By Noor Zainab Hussain and Elizabeth Dilts Marshall
(Reuters) – Goldman Sachs Group Inc on Friday reported a 66% surge in third-quarter profit that smashed expectations, as Wall Street’s biggest investment bank rode a record wave of M&A activity and initial public offerings.
The bank posted profits of $5.28 billion up from $3.23 billion a year ago, capping a stellar quarter for Wall Street lenders, which have benefited from a rebounding U.S. economy, soaring equity markets and a global deal-making bonanza.
Shares of Goldman Sachs were up 2% in mid-morning trading.
Global M&A volumes have shattered all-time records, with deals worth over $1.5 trillion inked by the world’s biggest investment banks in the third quarter, according to Refinitiv data.
Goldman comfortably held its top ranking as the world’s leading bank in M&A advisory, according to the Refinitiv data.
Those surging M&A fees drove Goldman Sachs’ overall financial advisory revenue up 225% to $1.65 billion, while underwriting revenue, which has been boosted by a rush of private companies looking to go public, surged 33% to $1.90 billion.

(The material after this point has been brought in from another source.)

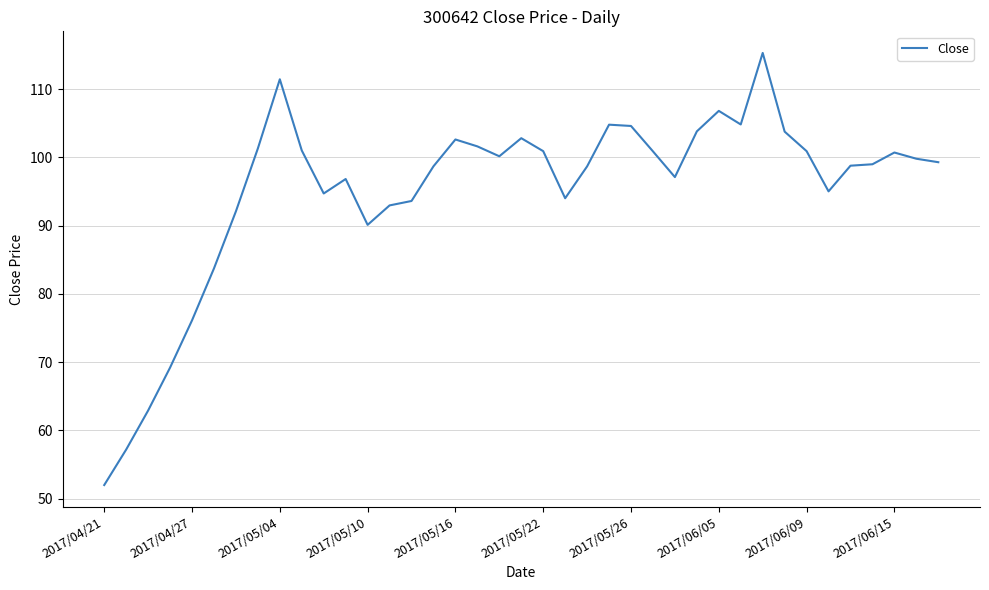

What is the maximum value shown in the chart?

115.3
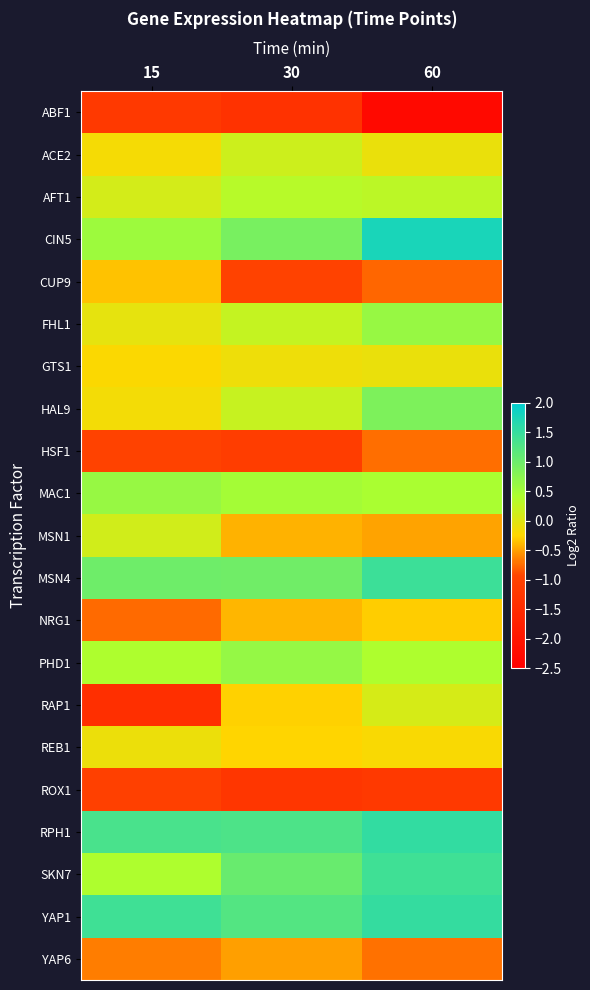

List the series in order of their peak value, highest first.

CIN5, RPH1, YAP1, MSN4, SKN7, HAL9, PHD1, FHL1, MAC1, AFT1, ACE2, MSN1, RAP1, GTS1, REB1, NRG1, CUP9, YAP6, HSF1, ROX1, ABF1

All told, Goldman’s investment bank boasted its second-best quarter ever, with total revenue of $3.70 billion, and executives said they expect revenues to continue to be strong.
“I remain optimistic about (opportunities),” Goldman Sachs Chief Executive Officer David Solomon said on a call with analysts. “Activity levels remain high particularly in investment banking.”
Earnings per share were $14.93 from $8.98 a year earlier, outstripping the $10.18 per share analysts had predicted, according to the IBES estimate from Refinitiv.
Goldman’s global markets trading business, which accounts for roughly 41% of overall revenue, reported revenue of $5.61 billion, up 23%.
The bank has been steadily expanding its prime brokerage business, where it handles trades for hedge funds, picking up clients and assets as other banks have trimmed their prime divisions. Additionally, it has gained market share when it comes to financing clients’ equity investing, according to its quarterly report.
Those gains in prime brokerage and equity financing helped Goldman roughly double its equity trading revenue this quarter to $3.1 billion from $2.1 a year ago. That was higher than rival Morgan Stanley, which reported trading revenue of $2.87 billion and is typically number one in this line of business.
Morgan Stanley said on Thursday that its third-quarter profit rose 38%, while JPMorgan Chase & Co reported a 24% rise. Citigroup Inc. and Bank of America Corp, which were likewise buoyed by deal fees and equities trading, increased profits by 48% and 64%, respectively. All the banks handily beat estimates.
“Clearly, upside was anticipated given what we’d seen from peers, but not this much upside,” Credit Suisse analyst Susan Roth Katzke wrote in a note to investors on Friday. “The beat was broad-based.”
Goldman’s consumer business, though small, has been key to its diversification strategy.
As part of Chief Executive David Solomon’s strategy to build alternative revenue streams, Goldman is doubling down on Marcus, its consumer bank.
Since taking over from Lloyd Blankfein in 2018, Solomon has looked to diversify revenue, with more focus on consumer banking, mass-market wealth management and cash management.
Net revenue in Goldman’s consumer banking unit rose 17% to $382 million, reflecting higher credit card and deposit balances.
Total loans increased 28% to $143 billion in the quarter from a year earlier, a strong result in a mixed quarter for loan growth across Wall Street.
JPMorgan said on Wednesday that loans were up 5% across the bank compared with last year, while Citi was broadly flat.
Bank of America and Wells Fargo reported declines in loan growth year-on-year.
Total revenue surged 26% to $13.61 billion in the quarter, handily beating estimates.